Collected data -
== Segment start ==

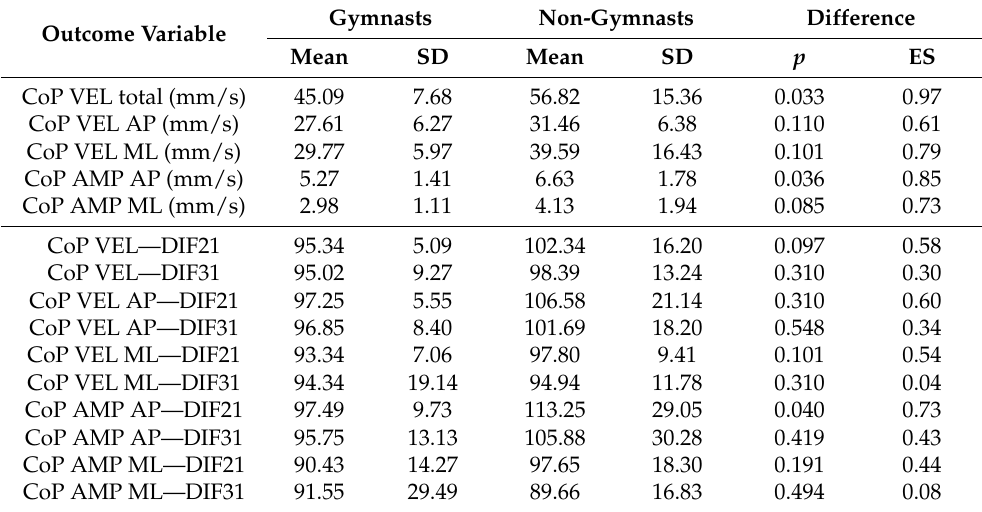
Table 2. The comparison between gymnasts ( n = 15) and non-gymnast groups ( n = 15). Gymnasts Non-Gymnasts Difference Outcome Variable Mean SD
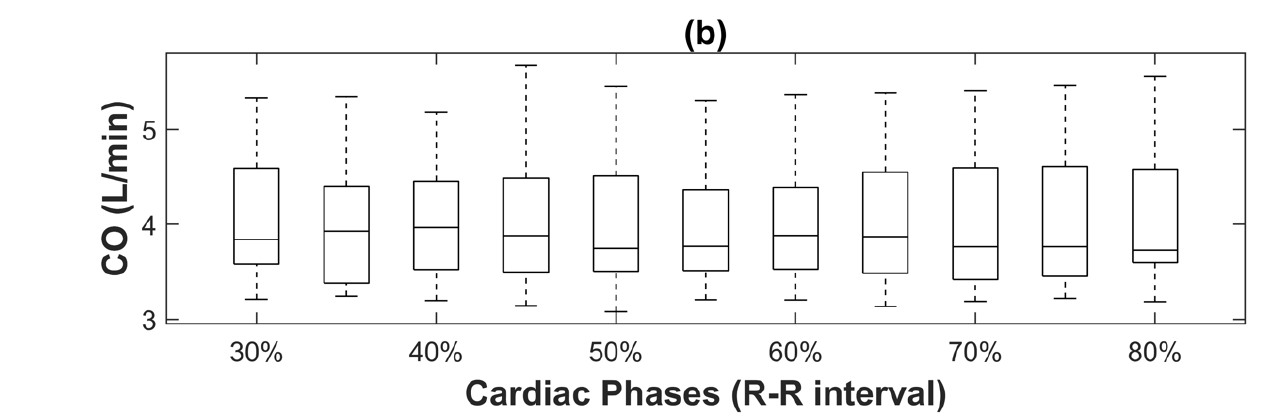
Figure 5. ( a ) Integrals of the fitted normalized aortic time-enhancement curves at different cardiac phases in 17 CT myocardial perfusion studies. Curve fitting was performed by using a modified gamma variate function (MVGF) and the fitted curve was normalized to a single baseline point unaffected by streak artifacts. The crosses in the boxplot represent outliers. Both the integrals and the corresponding CO indexes shown in ( b ) were not statistically different among different cardiac phases.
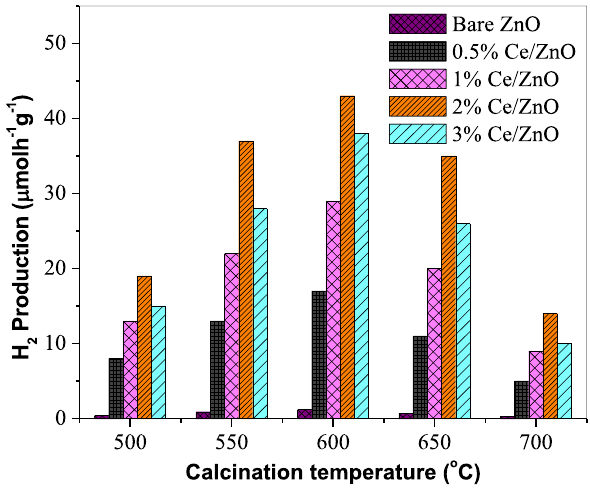
Fig. 2 Effect of calcination temperature of Ce/ZnO on photocatalytic H 2 production by means of decomposition of 10vol% methanol–water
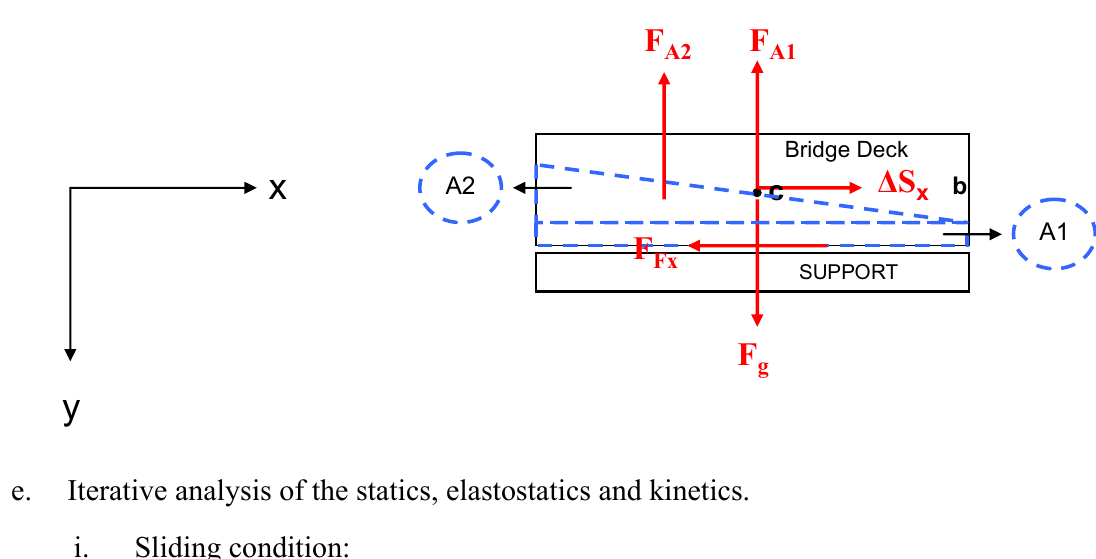
Figure 3. Free body diagram of the bridge deck impacted by the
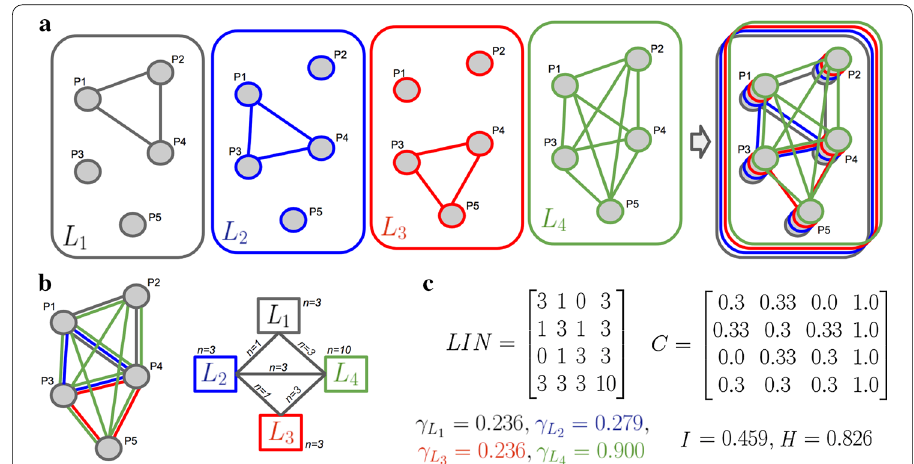
Fig. 1 A toy example of layer entanglement computation: a separated layers considered in a multiplex network; b constructing the layer interaction network from the example; c measuring entanglement from the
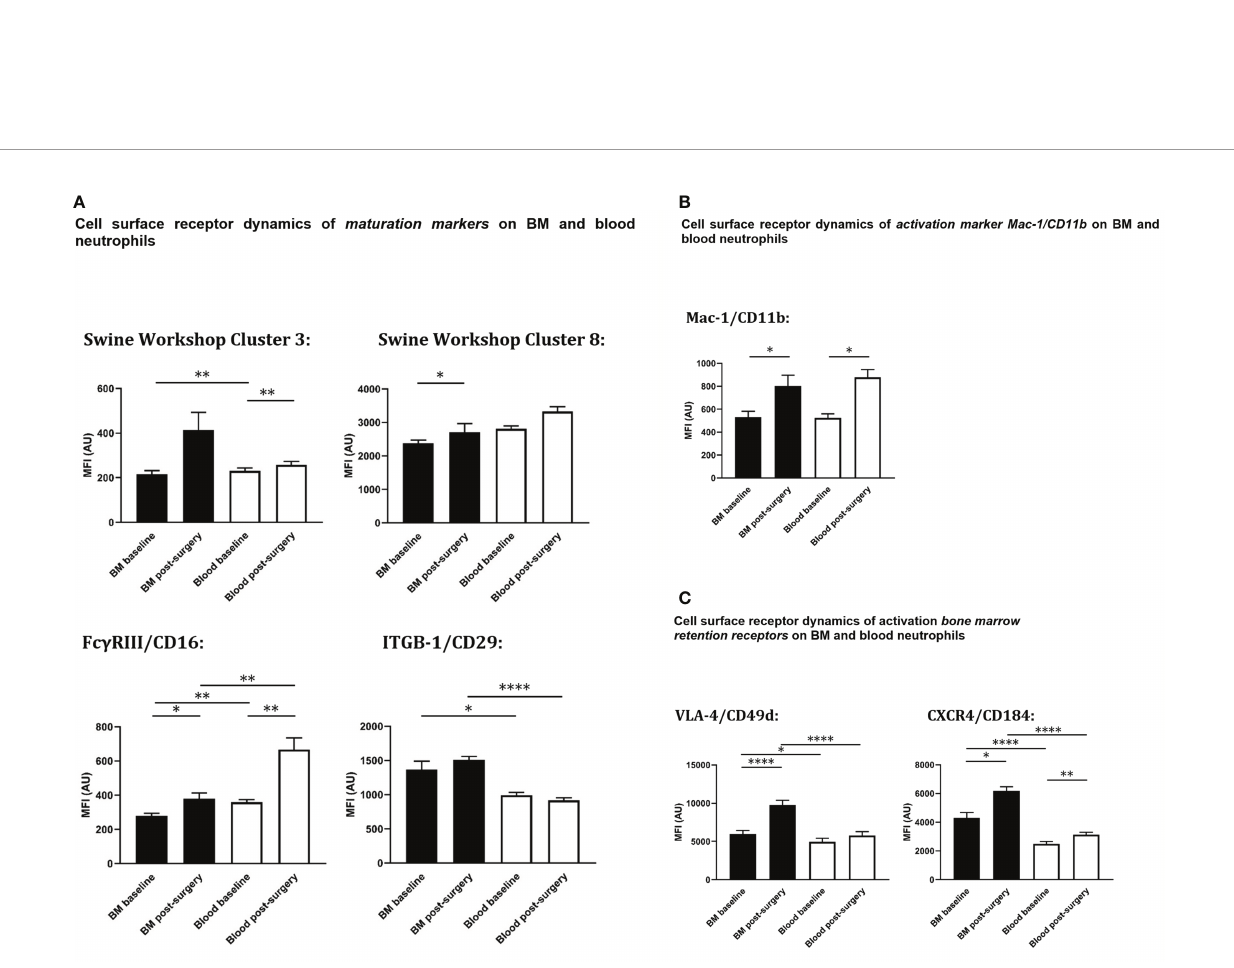
FIGURE 5 | Cell surface expression on circulating and bone marrow neutrophils at baseline and after extensive surgery. (A) BM-maturation markers, (B) activation markers, (C) BM retention receptors. Black bars represent bone marrow samples, white bars represent blood samples. Baseline samples were taken prior to intervention and termination sampling was performed directly after the fi nal procedure. Data are presented as mean ± SEM, MFI, median fl uorescence intensity in arbitrary units. *P < 0.05; **P < 0.01; ****P <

== Segment end ==

Assignment - Please return, exactly as written, the lines from the first line of the records above through the line containing "Fig. 2 Effect", both included, leaving out any pictures.

Response to the exercise -
Table 2. The comparison between gymnasts ( n = 15) and non-gymnast groups ( n = 15). Gymnasts Non-Gymnasts Difference Outcome Variable Mean SD
Figure 5. ( a ) Integrals of the fitted normalized aortic time-enhancement curves at different cardiac phases in 17 CT myocardial perfusion studies. Curve fitting was performed by using a modified gamma variate function (MVGF) and the fitted curve was normalized to a single baseline point unaffected by streak artifacts. The crosses in the boxplot represent outliers. Both the integrals and the corresponding CO indexes shown in ( b ) were not statistically different among different cardiac phases.
Fig. 2 Effect of calcination temperature of Ce/ZnO on photocatalytic H 2 production by means of decomposition of 10vol% methanol–water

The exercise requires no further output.